According to Sherrilyn Quist, senior director of margin transformation at Optum Advisory*, hospitals and health systems will need to tackle their workforce challenges if they want to make sustainable margin improvements.
"Labor cost isn't just high — it's unpredictable," Quist said. "Most organizations aren't failing on budget, they're failing on daily execution of staffing against volume. We see organizations hitting their FTE targets on paper but still overspending on labor because the deployment of those resources is off by shift, by unit, and by role."
"The fastest path to margin is aligning staffing to volume, shift by shift, not adding new programs," she said. Meanwhile, "the biggest unlock in productivity is consistency: consistent assignment practices, consistent role expectations, and consistent use of data at the unit level."
Overall, "[t]he next phase of labor performance won't come from doing less — it will come from doing the same work with far more precision," Quist said.

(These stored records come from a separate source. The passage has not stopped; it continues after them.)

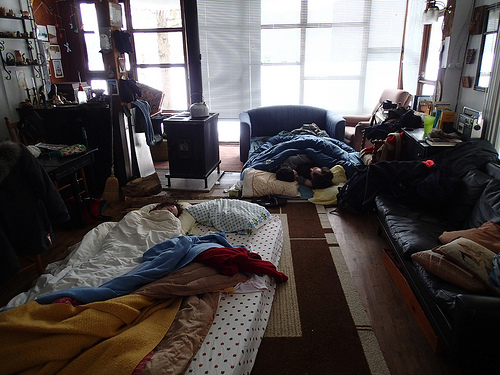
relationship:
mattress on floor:
[0, 200, 285, 374] [0, 143, 498, 374]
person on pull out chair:
[273, 153, 311, 183] [241, 104, 347, 204]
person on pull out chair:
[305, 149, 353, 196] [241, 104, 347, 204]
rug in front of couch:
[178, 198, 387, 374] [375, 172, 499, 360]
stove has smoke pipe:
[162, 111, 222, 191] [179, 1, 205, 105]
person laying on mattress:
[149, 201, 183, 219] [0, 200, 285, 374]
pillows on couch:
[409, 221, 500, 295] [375, 172, 499, 360]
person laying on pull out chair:
[273, 153, 311, 183] [241, 104, 347, 204]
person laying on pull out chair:
[305, 149, 353, 196] [241, 104, 347, 204]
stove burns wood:
[162, 111, 222, 191] [123, 174, 163, 200]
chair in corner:
[343, 89, 415, 151] [341, 4, 499, 161]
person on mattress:
[149, 201, 183, 219] [0, 200, 285, 374]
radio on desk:
[455, 106, 484, 140] [400, 127, 464, 157]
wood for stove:
[123, 174, 163, 200] [162, 111, 222, 191]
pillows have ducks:
[409, 221, 500, 295] [454, 242, 498, 278]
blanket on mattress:
[34, 233, 247, 306] [0, 200, 285, 374]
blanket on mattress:
[0, 293, 182, 374] [0, 200, 285, 374]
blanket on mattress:
[195, 248, 289, 285] [0, 200, 285, 374]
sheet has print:
[186, 215, 284, 375] [223, 309, 230, 315]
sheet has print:
[186, 215, 284, 375] [233, 316, 240, 325]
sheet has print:
[186, 215, 284, 375] [205, 358, 214, 366]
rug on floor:
[178, 198, 387, 374] [0, 143, 498, 374]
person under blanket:
[273, 153, 311, 183] [236, 131, 361, 182]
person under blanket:
[305, 149, 353, 196] [236, 131, 361, 182]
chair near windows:
[343, 89, 415, 151] [261, 1, 427, 118]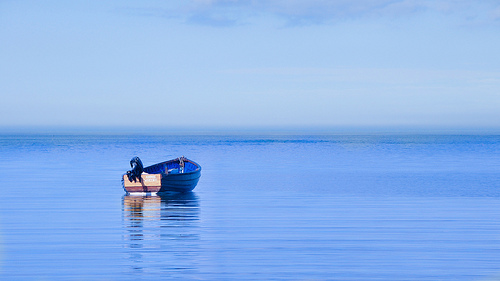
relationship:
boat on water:
[122, 156, 201, 196] [1, 139, 499, 280]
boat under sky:
[122, 156, 201, 196] [0, 0, 499, 133]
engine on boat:
[126, 156, 144, 182] [122, 156, 201, 196]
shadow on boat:
[144, 161, 197, 175] [122, 156, 201, 196]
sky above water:
[0, 0, 499, 133] [1, 139, 499, 280]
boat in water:
[122, 156, 201, 196] [1, 139, 499, 280]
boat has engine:
[122, 156, 201, 196] [126, 156, 144, 182]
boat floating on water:
[122, 156, 201, 196] [1, 139, 499, 280]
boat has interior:
[122, 156, 201, 196] [143, 161, 198, 174]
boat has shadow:
[122, 156, 201, 196] [138, 177, 151, 197]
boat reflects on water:
[122, 156, 201, 196] [1, 139, 499, 280]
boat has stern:
[122, 156, 201, 196] [124, 174, 161, 197]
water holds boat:
[1, 139, 499, 280] [122, 156, 201, 196]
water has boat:
[1, 139, 499, 280] [122, 156, 201, 196]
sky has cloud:
[0, 0, 499, 133] [71, 0, 498, 29]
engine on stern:
[126, 156, 144, 182] [124, 174, 161, 197]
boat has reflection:
[122, 156, 201, 196] [122, 191, 200, 273]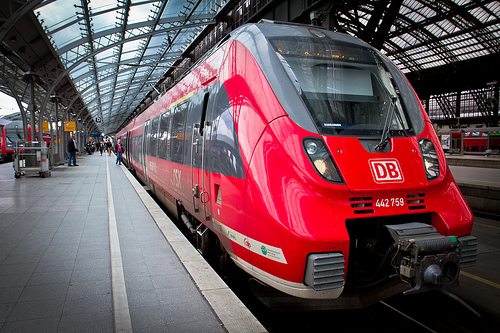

Shannon Bibbins, a director at Optum Advisory, also highlighted the importance of technology when it comes to optimizing operations.
"As hospitals strive to meet increasing patient demands and rising operational complexities, leveraging technology tools and AI has become essential for optimizing clinical workflows," Bibbins said. "By integrating advanced digital solutions, such as AI-driven automated documentation and predictive analytics, hospitals can significantly reduce manual processes that often lead to bottlenecks and errors."
"This digital transformation not only enhances efficiency and productivity but also allows clinical staff to focus more on patient care rather than administrative tasks, ultimately driving better health outcomes and operational sustainability," Bibbins added.
*Advisory Board is a subsidiary of Optum. All Advisory Board research, expert perspectives, and recommendations remain independent.